**Task directions:**
Search the records below for "Carolina" and copy every line it turns up in.

(Difference listings)
============================================================

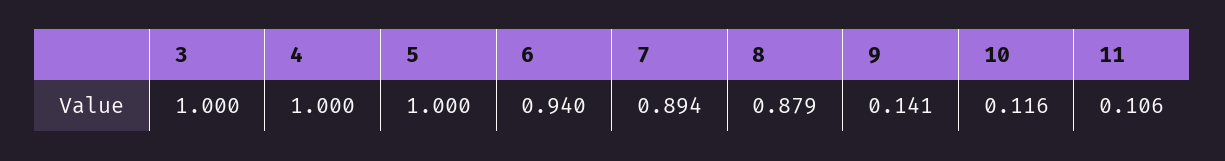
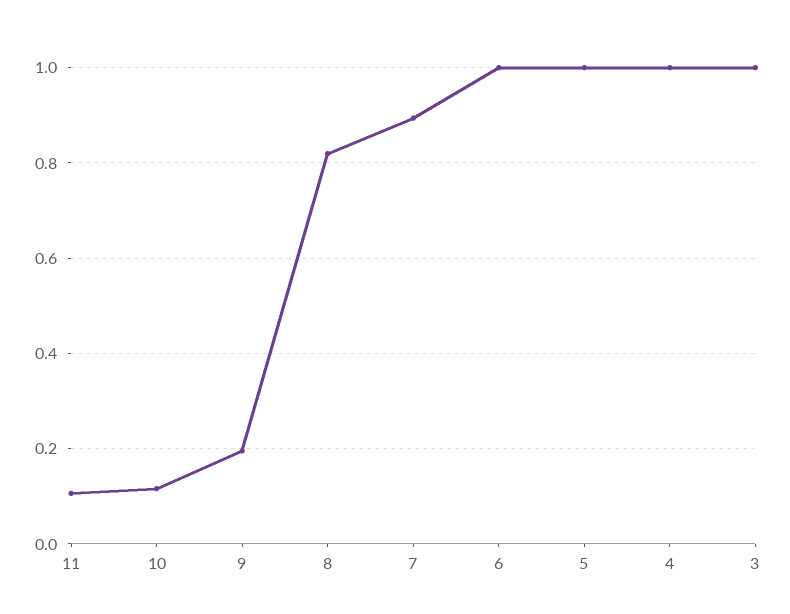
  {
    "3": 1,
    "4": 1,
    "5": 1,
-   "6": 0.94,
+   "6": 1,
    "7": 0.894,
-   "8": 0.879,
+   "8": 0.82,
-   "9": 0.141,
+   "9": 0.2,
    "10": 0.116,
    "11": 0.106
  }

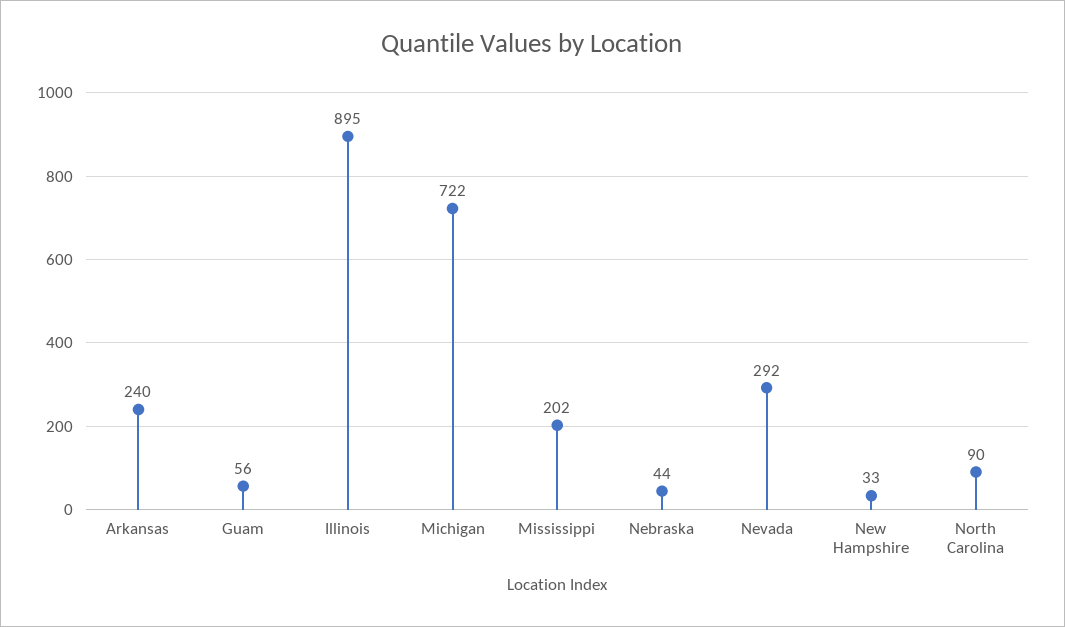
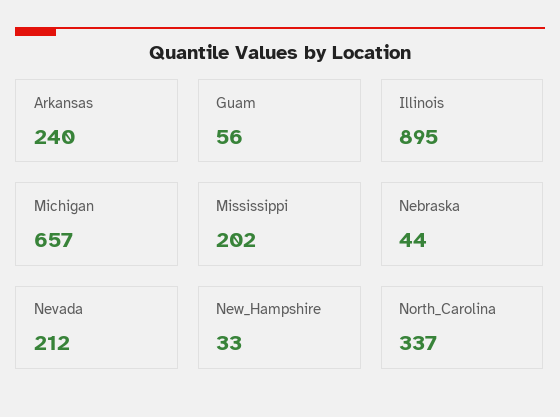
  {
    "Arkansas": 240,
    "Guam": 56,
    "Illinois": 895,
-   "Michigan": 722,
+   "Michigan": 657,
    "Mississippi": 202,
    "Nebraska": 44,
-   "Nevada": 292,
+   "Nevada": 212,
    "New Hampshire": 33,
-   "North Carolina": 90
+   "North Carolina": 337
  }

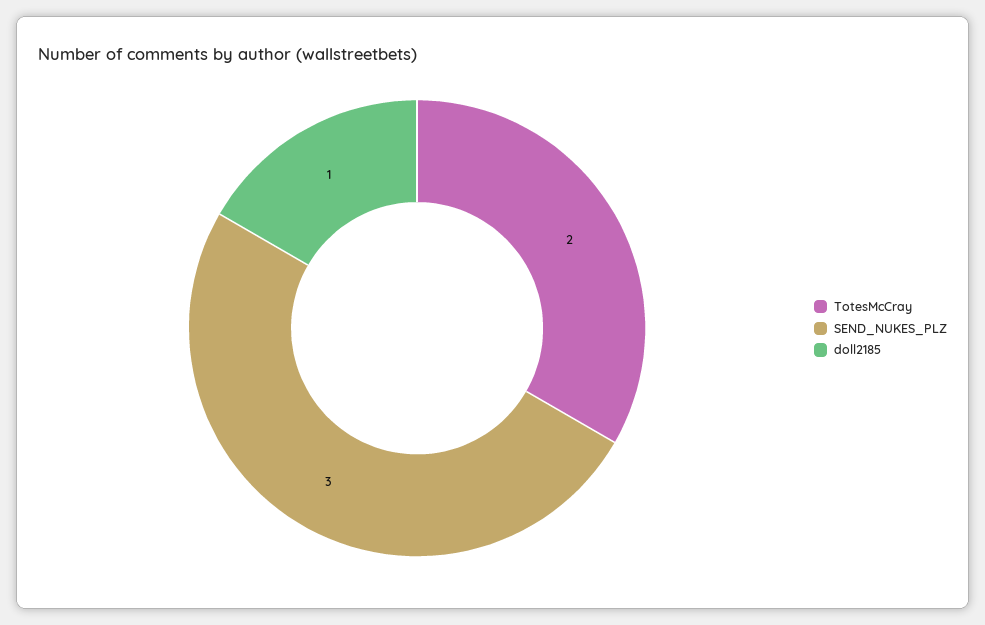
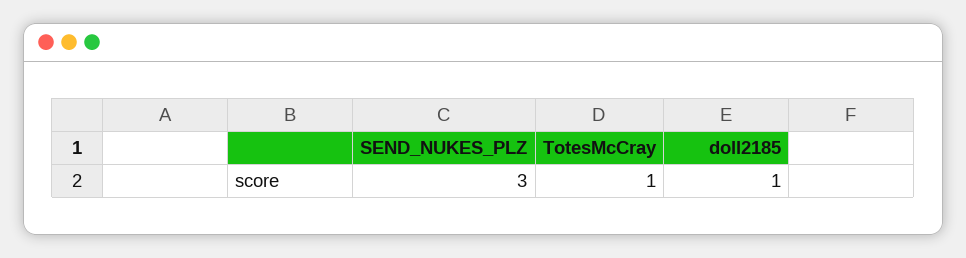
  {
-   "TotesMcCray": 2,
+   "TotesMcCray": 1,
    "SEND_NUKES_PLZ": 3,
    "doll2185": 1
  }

============================================================

**Answer for this exercise:**
-   "North Carolina": 90
+   "North Carolina": 337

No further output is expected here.